--- SELECTED PASSAGE ---
Later in the afternoon Sally arrived to sort out some arrangements for her horses and riding trips for people staying at nearby hotels, and she confirmed that we were OK where we had pitched for a couple of nights as there were not any bookings for the cottages before Friday. It seemed that in the past occupants of the cottages had not been happy about campers traipsing through their garden area in order to get to the toilet. As the camp site is unofficial anyway it would probably make sense not to allow camping when there are residents in the cottages, but this would cause a problem with bookings as if someone had booked a tent pitch for a certain night Sally wouldn't then want to turn down bookings for four cottages for the same night at an obviously much higher income. It would be simpler to just put a small toilet and shower block in on the camping area, out of view of the cottages, then the two are entirely separate.

Once the generator had been turned off it was beautifully quiet and peaceful here. I think everyone lives somewhere else. We lit the fire and cooked yet another rump steak, and enjoyed a good night's sleep, after taking a short cut to the toilets! We woke this morning to find that we were in cloud forest. It hadn't really occurred to us that in this forested area at about 2,000 metres we would be in low cloud. We took the circular route around the Bvumba, rising and falling, in and out of cloud. The first part of the trip, to the north and east, we were in forest and really couldn't see much at all, but when we were close to the Mozambique border and turned south the landscape was much more open and we were able to see down into the valleys. We drove through coffee and banana plantations, the area looked organised and affluent, quite unlike other parts of rural Zimbabwe. We wondered before about other commercial banana plantations we have seen in the Eastern Highlands. The blue bags round the young bananas usually indicates that their cultivation is heavily controlled and they are a commercial crop for export, and this suggests a large company, maybe foreign ownership. We heard that many of the commercial banana plantations were owned by an Austrian developer, that he was in close contact with members of the German Embassy. We also heard that the Germans are paying a large part, if not all, of the bill for the salaries of the Zimbabwean Civil Servants. It is a substantiated fact that the largest employer in Zimbabwe is the Civil Service, and jobs are given as rewards to Zanu-PF party members, hence the fact that all people in authority support the government and at a lower level, with unemployment at something like 80%, the only way to get any job is to be a Zanu-PF supporter.

--- DATA BLOCK ---
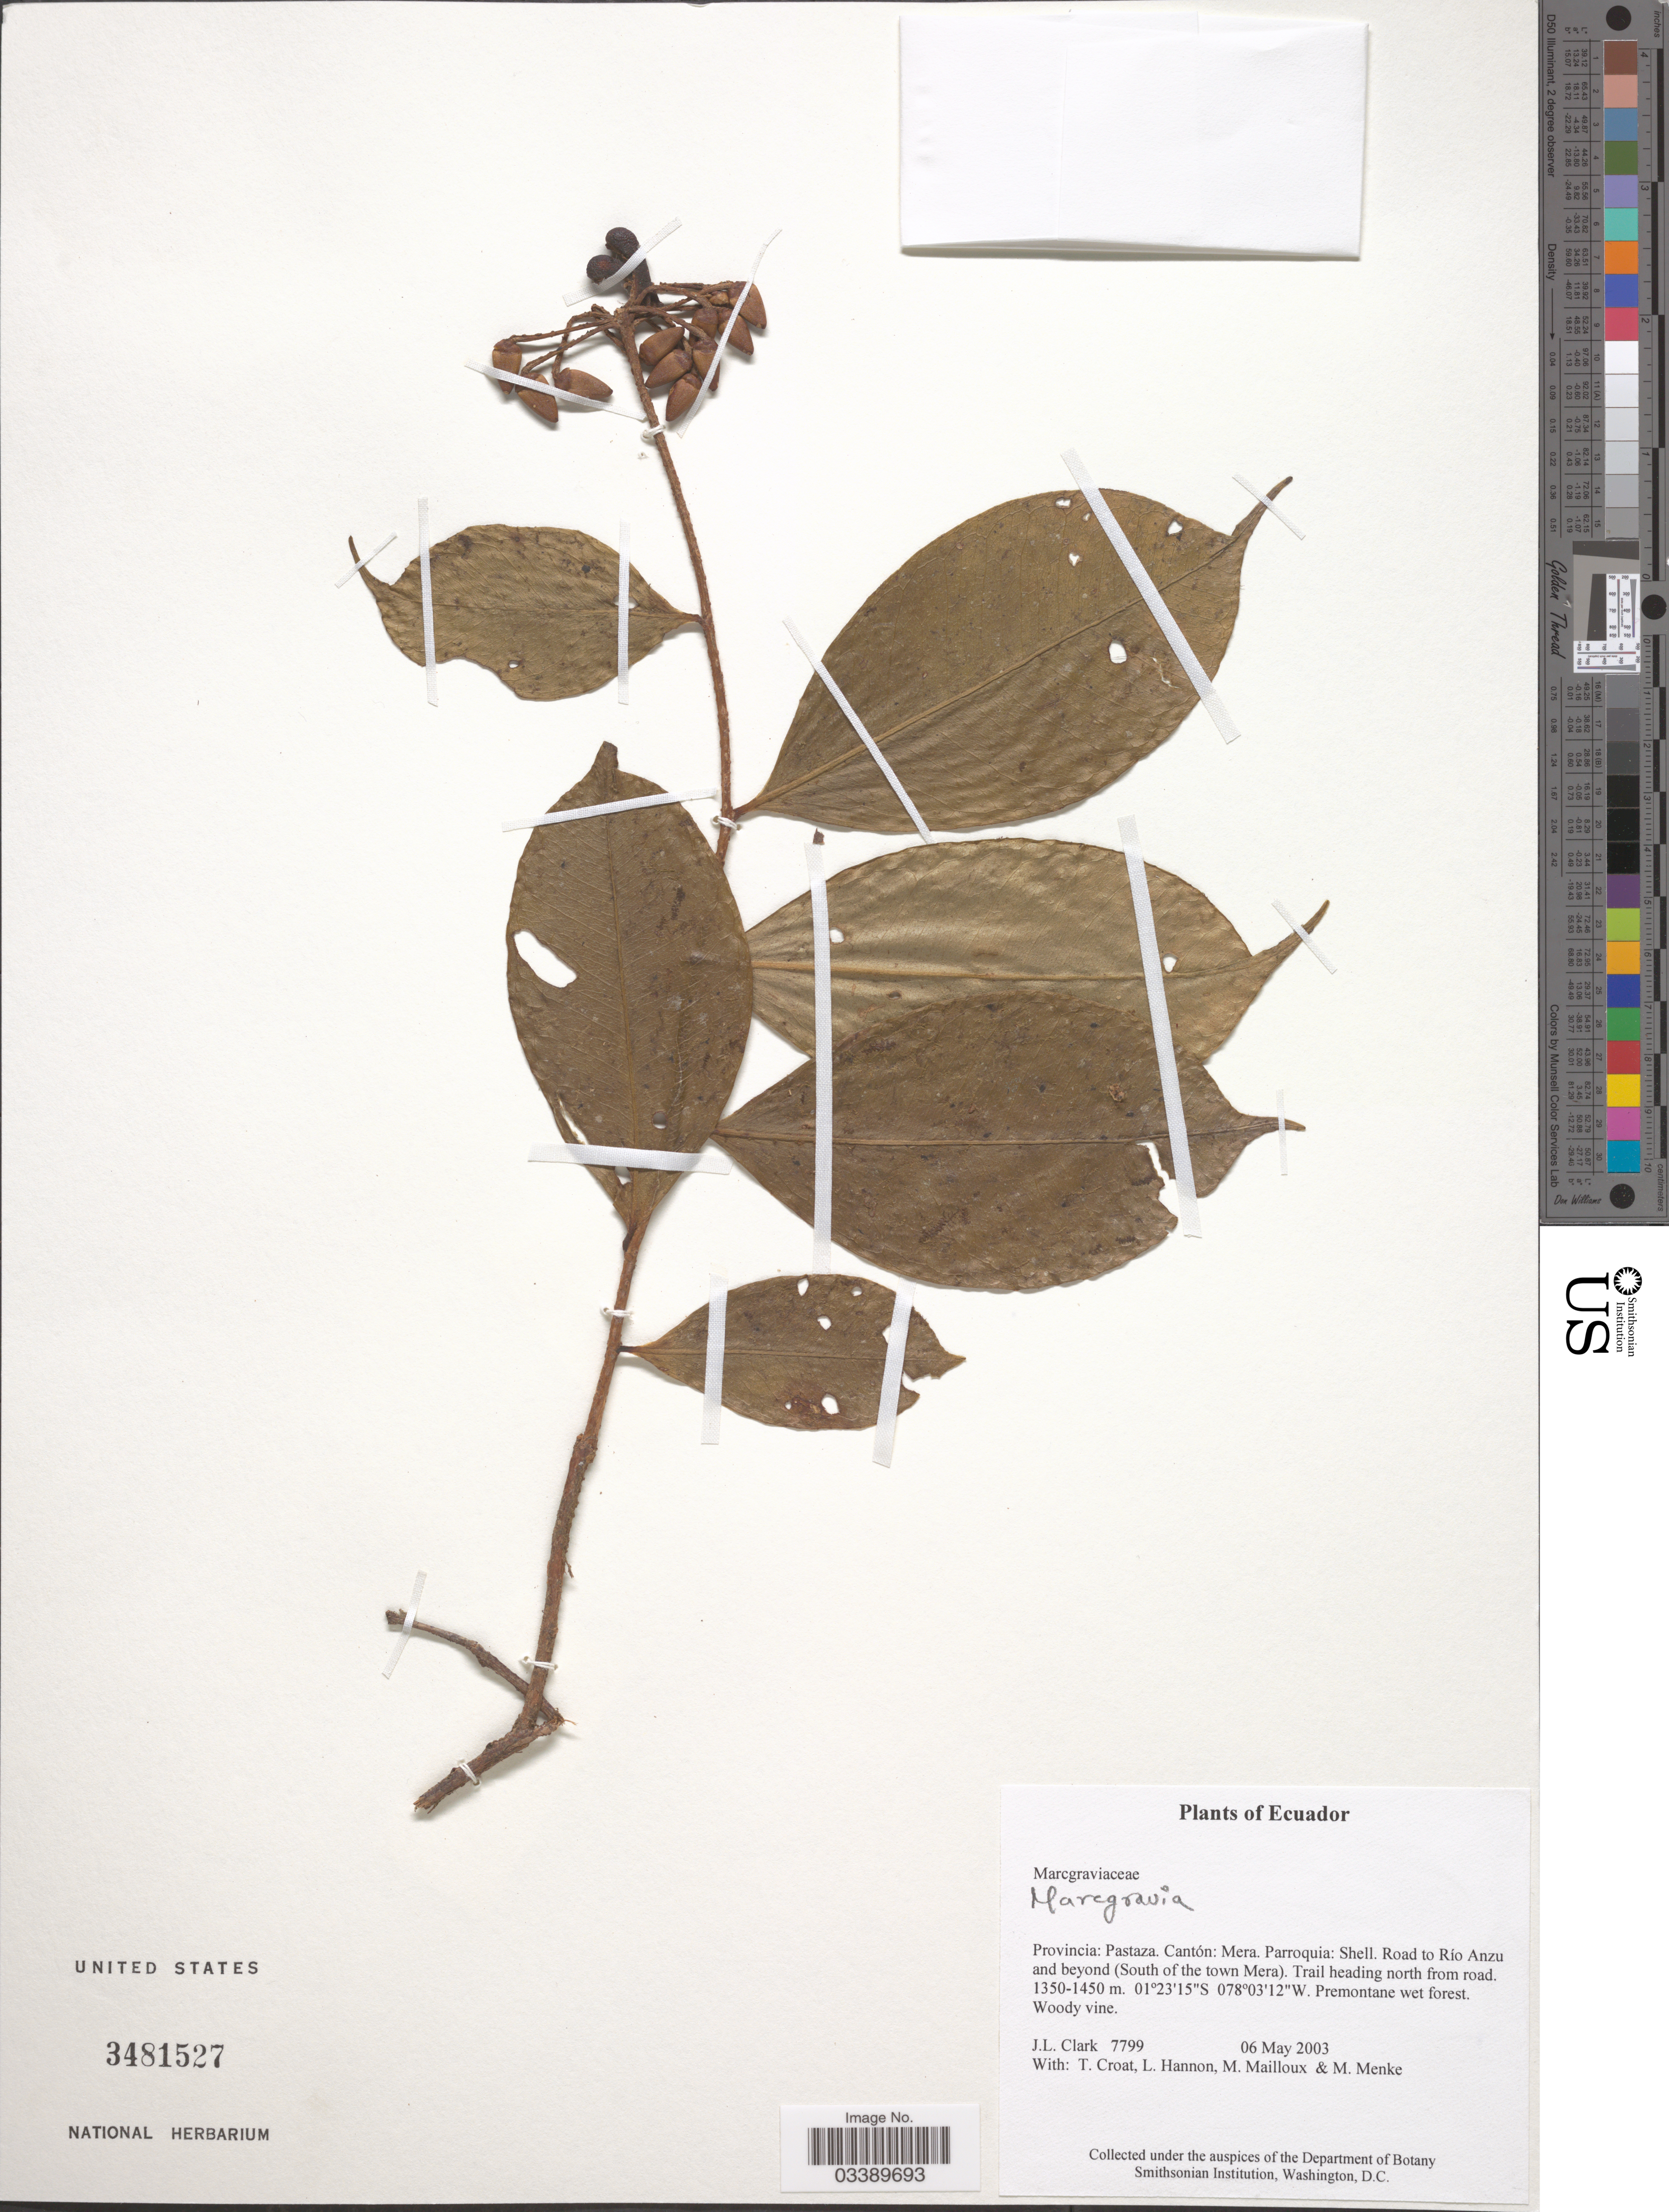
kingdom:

--- PROBLEM TO WORK ON ---
Answer the following from the travel diary passage, one answer per line.
(a) What had past occupants of the cottages been unhappy about?
(b) At roughly what altitude is the forested area where the travelers found themselves in low cloud?
(c) What do the blue bags around young bananas usually indicate?

--- CORRECT RESPONSE ---
(a) Campers traipsing through their garden area to get to the toilet.
(b) About 2,000 meters.
(c) That their cultivation is heavily controlled and that they are a commercial crop for export.